Some expect history to repeat itself if daylight saving time is made permanent once more. But Steve P. Calandrillo, a professor of law and public policy topics at the University of Washington, including daylight saving time, said it was still worth retrying.
If the effects were a decrease in traffic fatalities and crime and an in increase in consumer spending, “then I would hope it would have a chance,” he added.
Are these the only options?
The current system is essentially a compromise. And there are alternatives that carve time changes into increments other than an hour, though none are especially great.
“I personally think that eight months of daylight saving time and four months of standard time is a very excellent compromise between the two alternatives and gives us sort of the best of both,” Mr. Prerau said.
Meeting in the middle and setting the clock back or forward 30 minutes doesn’t solve anything either, Mr. Gehrman said.

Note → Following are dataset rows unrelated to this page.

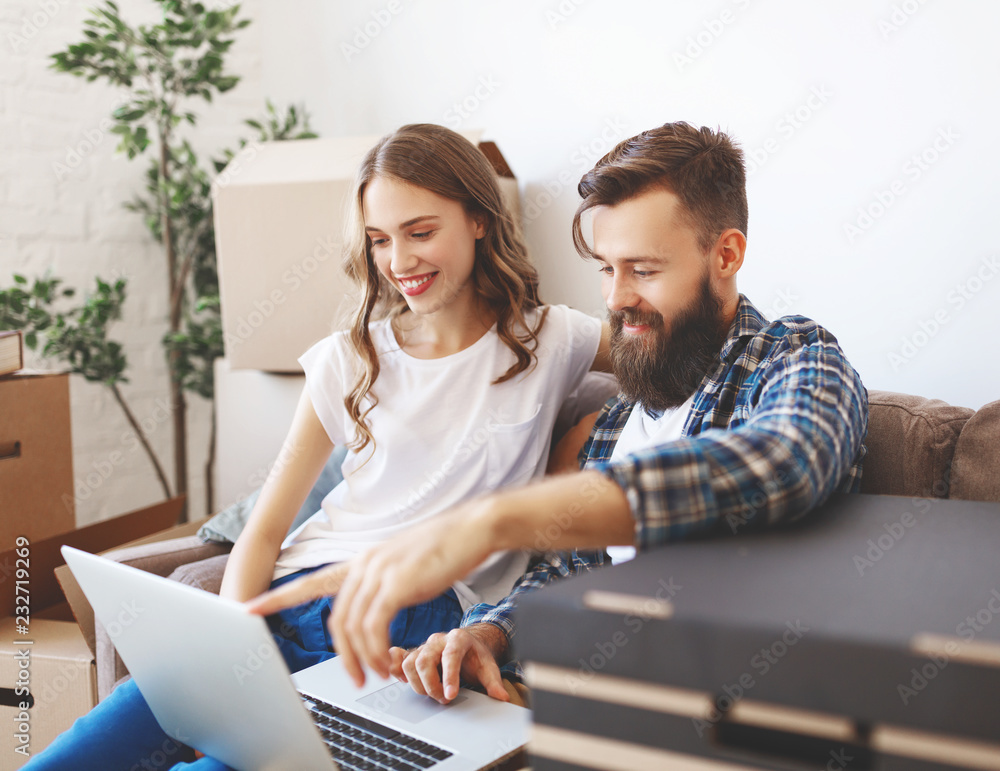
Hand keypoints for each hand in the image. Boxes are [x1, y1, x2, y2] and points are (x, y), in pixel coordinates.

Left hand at [245, 498, 497, 688]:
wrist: (473, 528)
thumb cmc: (447, 546)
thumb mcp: (406, 564)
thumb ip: (386, 583)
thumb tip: (380, 606)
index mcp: (363, 560)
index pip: (311, 581)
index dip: (278, 597)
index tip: (249, 608)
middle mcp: (364, 564)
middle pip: (336, 619)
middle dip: (343, 655)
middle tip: (357, 677)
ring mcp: (378, 572)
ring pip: (352, 627)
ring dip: (362, 658)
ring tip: (378, 673)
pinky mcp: (396, 584)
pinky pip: (373, 627)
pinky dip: (376, 650)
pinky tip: (387, 660)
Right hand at [389, 626, 508, 703]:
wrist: (467, 644)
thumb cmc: (476, 656)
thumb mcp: (489, 667)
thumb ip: (494, 682)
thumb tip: (501, 697)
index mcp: (458, 638)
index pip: (451, 655)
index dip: (449, 676)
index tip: (450, 695)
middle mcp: (438, 639)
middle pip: (424, 660)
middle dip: (431, 685)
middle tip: (443, 699)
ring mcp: (424, 646)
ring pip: (409, 663)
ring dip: (417, 684)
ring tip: (432, 694)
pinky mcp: (414, 654)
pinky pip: (399, 659)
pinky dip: (395, 669)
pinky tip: (402, 680)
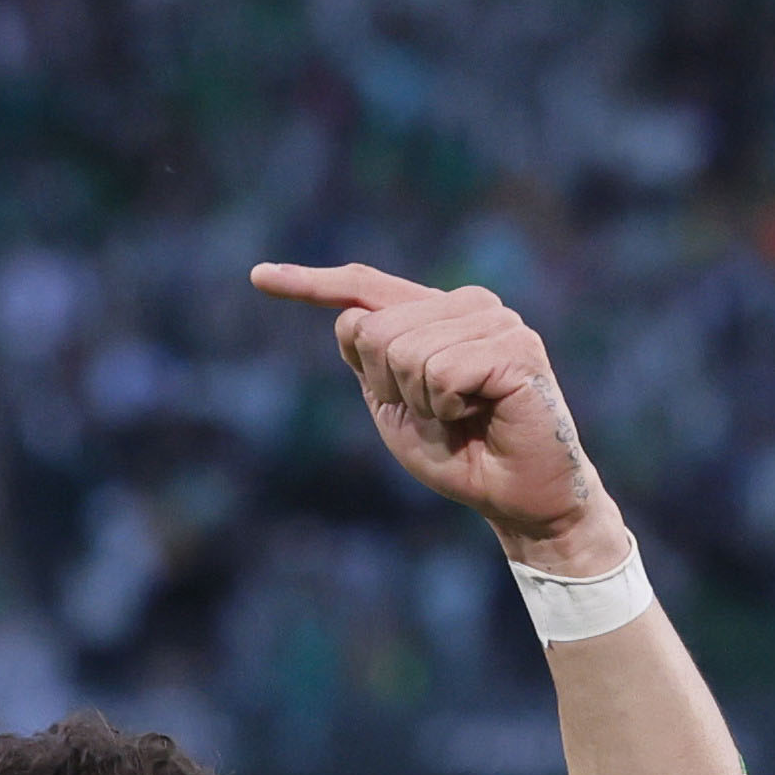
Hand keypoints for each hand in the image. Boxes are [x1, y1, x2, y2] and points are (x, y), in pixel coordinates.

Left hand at [248, 261, 627, 571]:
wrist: (517, 497)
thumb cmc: (459, 454)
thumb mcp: (395, 409)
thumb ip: (371, 364)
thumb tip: (348, 319)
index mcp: (436, 313)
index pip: (365, 288)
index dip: (310, 284)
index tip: (257, 277)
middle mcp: (468, 305)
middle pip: (374, 329)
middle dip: (390, 386)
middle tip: (437, 414)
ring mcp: (496, 321)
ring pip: (404, 351)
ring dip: (422, 401)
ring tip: (460, 415)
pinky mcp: (517, 348)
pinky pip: (441, 371)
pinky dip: (446, 405)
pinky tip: (480, 413)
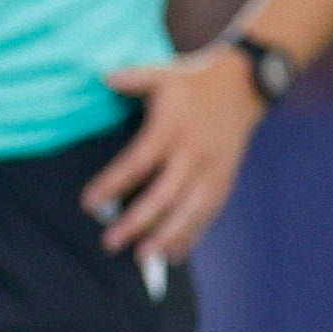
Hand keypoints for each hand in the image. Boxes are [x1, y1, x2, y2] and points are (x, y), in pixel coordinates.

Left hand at [85, 49, 268, 262]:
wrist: (244, 86)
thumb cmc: (192, 82)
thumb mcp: (163, 74)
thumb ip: (132, 78)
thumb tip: (103, 77)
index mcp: (172, 128)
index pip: (139, 162)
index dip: (113, 184)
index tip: (89, 204)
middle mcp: (193, 153)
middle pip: (164, 194)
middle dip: (138, 221)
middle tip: (110, 243)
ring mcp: (212, 169)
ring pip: (190, 210)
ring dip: (167, 236)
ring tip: (143, 257)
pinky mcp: (225, 180)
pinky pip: (208, 213)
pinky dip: (192, 235)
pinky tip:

“The 30 minutes would minimize the effects,” he said. “But then are you making any real difference or does it become meaningless at that point?”
Well, we could drop time zones entirely.
Two professors at Johns Hopkins University, Steve H. Hanke, a professor of applied economics, and Richard Conn Henry, a professor of physics and astronomy, have put their names to an alternative that eliminates time zones entirely. Under the Hanke-Henry Permanent Calendar system, time around the world would be tracked under a universal standard, just as pilots currently use Coordinated Universal Time to avoid time-shifting mishaps in air.
In 2013, the writer Allison Schrager suggested in an article in The Atlantic that the continental U.S. should have just two time zones, making the east and west coasts one hour apart.
“Anyone who lives on one coast and does business with the other can imagine the uncountable benefits of living in a two-time-zone nation (excluding Alaska and Hawaii),” she wrote.
In China, the whole nation uses Beijing Time. What if the United States, where the eastern and western borders are about 400 miles closer together than China’s, did the same?
“It’s a really bad idea,” Mr. Gehrman said. “People I know in China who live further west, they just hate it.”
People on the western side of China are essentially four to five hours out of sync with the rest of the country, resulting in unpleasant waking hours, he said.
“The main point,” he said, “is we need to pick one and stick with it.”